Stock markets are one of the investment options known to give their investors the highest returns compared to their counterparts. This is because when you invest in stocks, you get to use the growth of some large and high potential companies and grow your money along with their growth. But at the same time, investing directly in stock markets comes with risks parallel to the investment potential. Hence, direct investment in stock markets demands high alert and more profound market knowledge. Mutual funds present themselves as an ideal solution to this. Let’s learn more about mutual funds and see how they can help in this context.
What are mutual funds?
Mutual funds are an investment option where a fund manager pools money from different investors and invests in a portfolio created according to the fund’s theme. The portfolio here could include a variety of securities, again according to the fund’s theme, including stocks. If you fancy investing in stocks through mutual funds, you could choose a fund that focuses on equities. But how does investing in stocks through a mutual fund differ from investing directly in them? Let’s find out.
Advantages of investing in stock through mutual funds
1) It demands less research and knowledge
Stock markets can get highly volatile, and you need to be highly knowledgeable to reap higher benefits. Although mutual funds, too, demand research and knowledge, it tends to be lesser than what investing directly in stocks does. This is because asset management companies, also known as fund houses, appoint expert fund managers to handle your money. As mentioned above, different mutual funds will have different themes, and these asset managers create a portfolio according to the fund’s theme. Owing to the involvement of an expert fund manager, your role is limited to finding your investment horizon and choosing a fund that matches it.

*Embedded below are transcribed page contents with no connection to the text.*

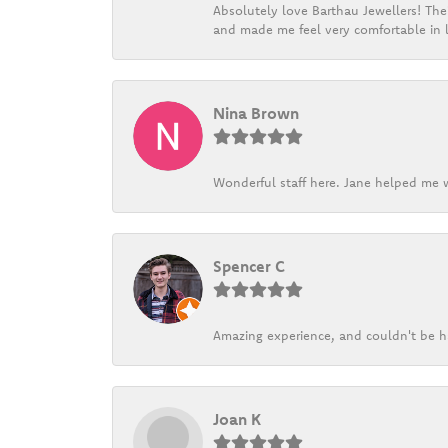
Absolutely love Barthau Jewellers! Thei
and made me feel very comfortable in l
Nina Brown
Wonderful staff here. Jane helped me w
Spencer C
Amazing experience, and couldn't be h
Joan K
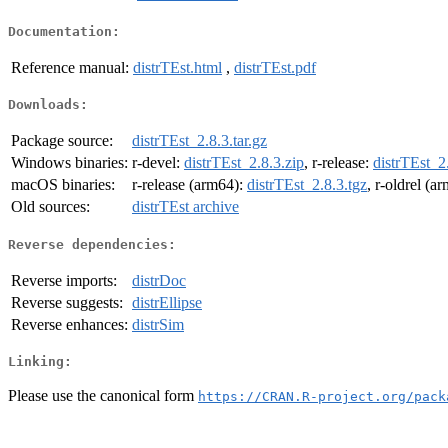
Documentation:
Reference manual:
distrTEst.html
,
distrTEst.pdf
Downloads:
Package source:
distrTEst_2.8.3.tar.gz
Windows binaries:
r-devel:
distrTEst_2.8.3.zip
, r-release:
distrTEst_2
macOS binaries:
r-release (arm64):
distrTEst_2.8.3.tgz
, r-oldrel (a
Old sources:
distrTEst archive
Reverse dependencies:
Reverse imports:
distrDoc
Reverse suggests:
distrEllipse
Reverse enhances:
distrSim
Linking:
Please use the canonical form
https://CRAN.R-project.org/pack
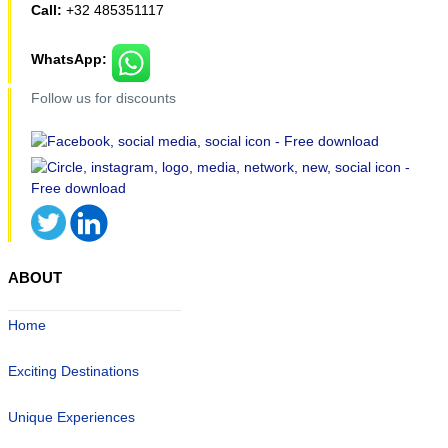
Call:
+32 485351117
WhatsApp:
Follow us for discounts
ABOUT
Home
Exciting Destinations
Unique Experiences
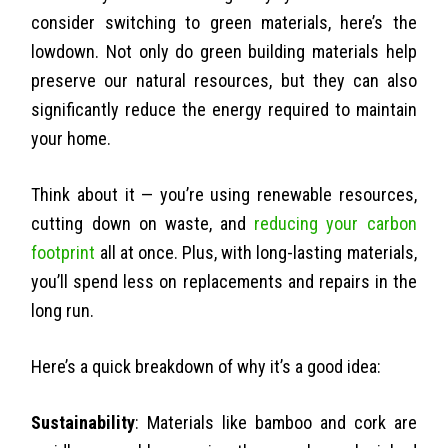
consider switching to green materials, here’s the
lowdown. Not only do green building materials help
preserve our natural resources, but they can also
significantly reduce the energy required to maintain
your home.
Think about it — you’re using renewable resources,
cutting down on waste, and
reducing your carbon
footprint
all at once. Plus, with long-lasting materials,
you’ll spend less on replacements and repairs in the
long run.
Here’s a quick breakdown of why it’s a good idea:
Sustainability
: Materials like bamboo and cork are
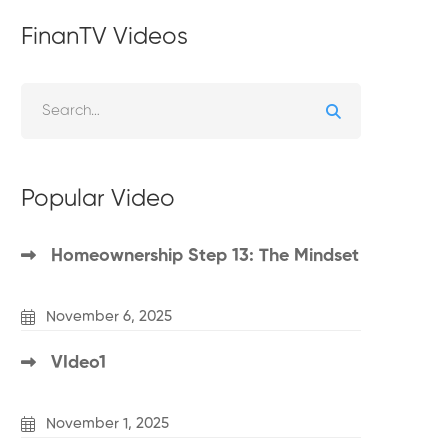
FinanTV Videos
Popular Video
Homeownership Step 13: The Mindset
November 6, 2025
VIdeo1
November 1, 2025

2) It tends to be less risky than stock market investments
Although mutual funds invest in stocks as well, they tend to be less risky. This is primarily due to the effect of dilution. For instance, suppose if you invested in a tech company’s stock and it went down, you might end up losing a significant amount of money in this situation. But, at the same time, if you had invested in a mutual fund with that company’s stock in the portfolio, your loss could be significantly lesser. This is because the particular stock will only be a part of the considerable portfolio the fund could have, and hence, the effect of the loss will be much diluted.
3) It offers more diversification
Getting a diversified portfolio out of a stock market investment is often challenging. You will have to sit down, do your research, and develop a list of stocks that can offer significant diversification. Not only that, but you will have to change the portfolio often as the stock market changes too. At the same time, diversification comes as a default in most mutual funds. This is because the portfolio is built with diversification in mind for most of the funds. This saves a lot of hard work and time.

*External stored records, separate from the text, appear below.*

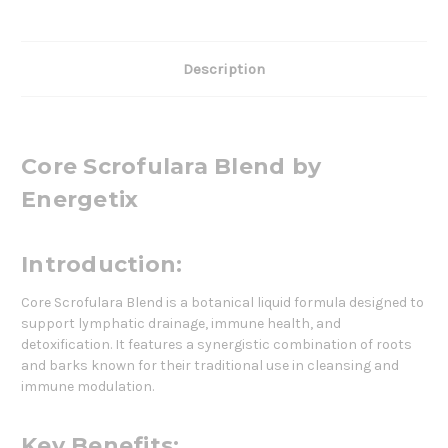
Description
Core Scrofulara Blend by
Energetix
Introduction:
Core Scrofulara Blend is a botanical liquid formula designed to
support lymphatic drainage, immune health, and
detoxification. It features a synergistic combination of roots
and barks known for their traditional use in cleansing and
immune modulation.
Key Benefits:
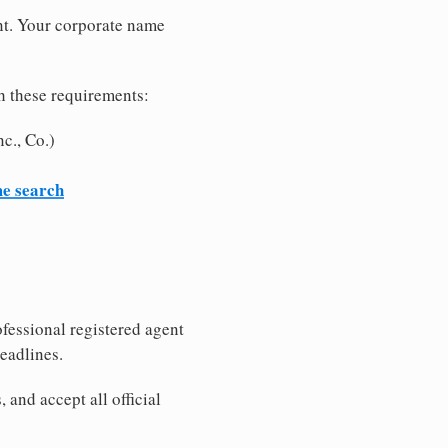
nt. Your corporate name
h these requirements:
c., Co.)
me search
fessional registered agent
eadlines.
and accept all official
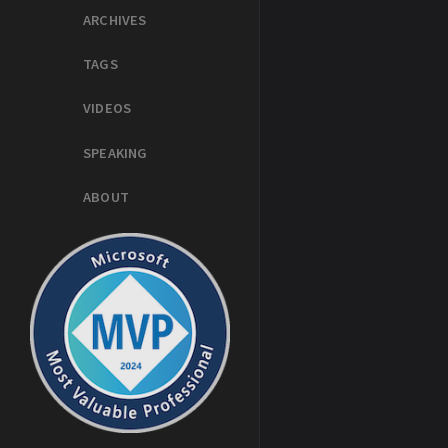
ARCHIVES
TAGS
VIDEOS
SPEAKING
ABOUT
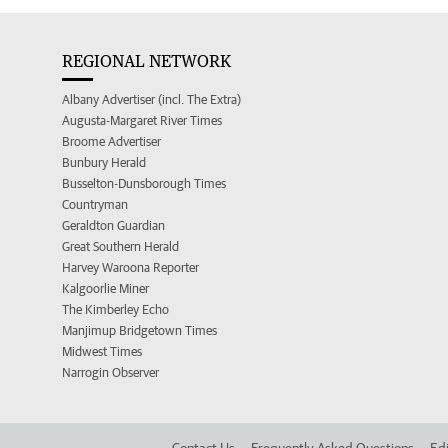
REGIONAL NETWORK
Albany Advertiser (incl. The Extra)
Augusta-Margaret River Times
Broome Advertiser
Bunbury Herald
Busselton-Dunsborough Times
Countryman
Geraldton Guardian
Great Southern Herald
Harvey Waroona Reporter
Kalgoorlie Miner
The Kimberley Echo
Manjimup Bridgetown Times
Midwest Times
Narrogin Observer
Contact Us
Frequently Asked Questions
Edi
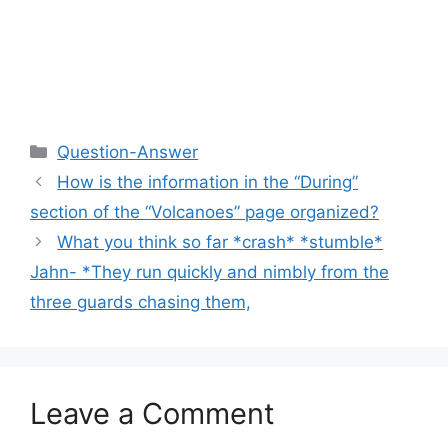
Categories
Question-Answer
How is the information in the “During”
section of the “Volcanoes” page organized?
What you think so far *crash* *stumble*
Jahn- *They run quickly and nimbly from the
three guards chasing them,
Leave a Comment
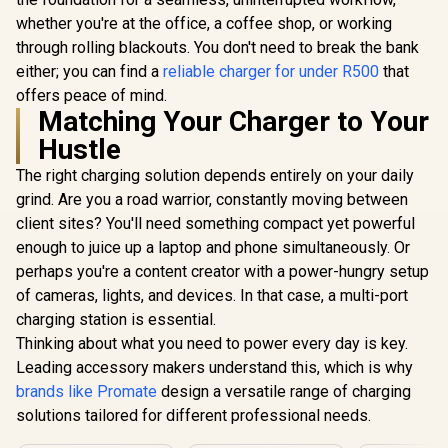
whether you're at the office, a coffee shop, or working
through rolling blackouts. You don't need to break the bank
either; you can find a
reliable charger for under R500
that
offers peace of mind.
Matching Your Charger to Your
Hustle
The right charging solution depends entirely on your daily
grind. Are you a road warrior, constantly moving between
client sites? You'll need something compact yet powerful
enough to juice up a laptop and phone simultaneously. Or
perhaps you're a content creator with a power-hungry setup
of cameras, lights, and devices. In that case, a multi-port
charging station is essential.
Thinking about what you need to power every day is key.
Leading accessory makers understand this, which is why
brands like Promate
design a versatile range of charging
solutions tailored for different professional needs.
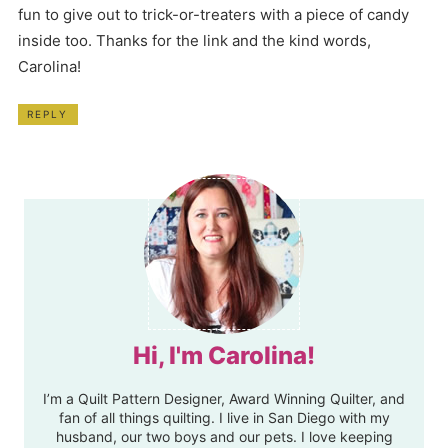
fun to give out to trick-or-treaters with a piece of candy
inside too. Thanks for the link and the kind words,
Carolina!
REPLY
Hi, I'm Carolina!
I’m a Quilt Pattern Designer, Award Winning Quilter, and
fan of all things quilting. I live in San Diego with my
husband, our two boys and our pets. I love keeping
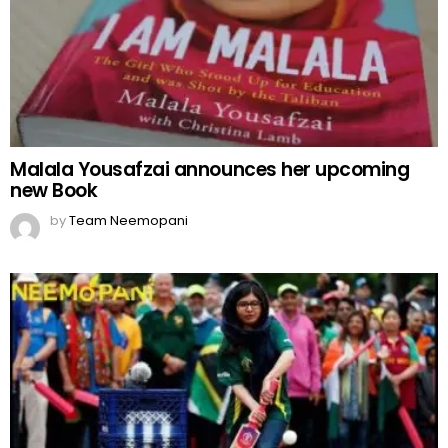
Malala Yousafzai announces her upcoming
new Book
by
Team Neemopani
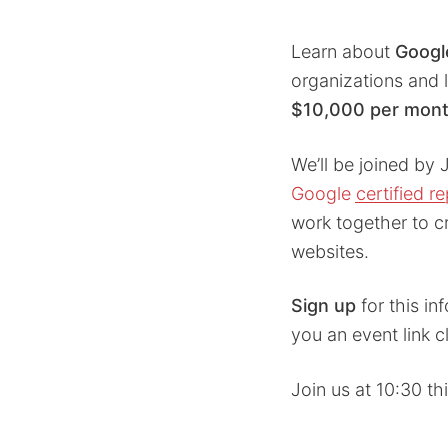
Learn about
Googl
organizations and 
$10,000 per mon
We’ll be joined by 
Google certified r
work together to c
websites.
Sign up
for this in
you an event link c
Join us at 10:30 t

Mutual funds vs stocks – What should you choose?
The choice between investing in mutual funds and stocks solely depends on your investment and personal preferences. If you are well-versed with the nuances of the stock market, investing directly might be more beneficial for you. If that’s not the case, mutual funds could prove more suitable. Since stocks do not extend the feature of systematic investment plans whereas mutual funds have the same. Talk to your investment advisor and figure out your investment horizon before you choose.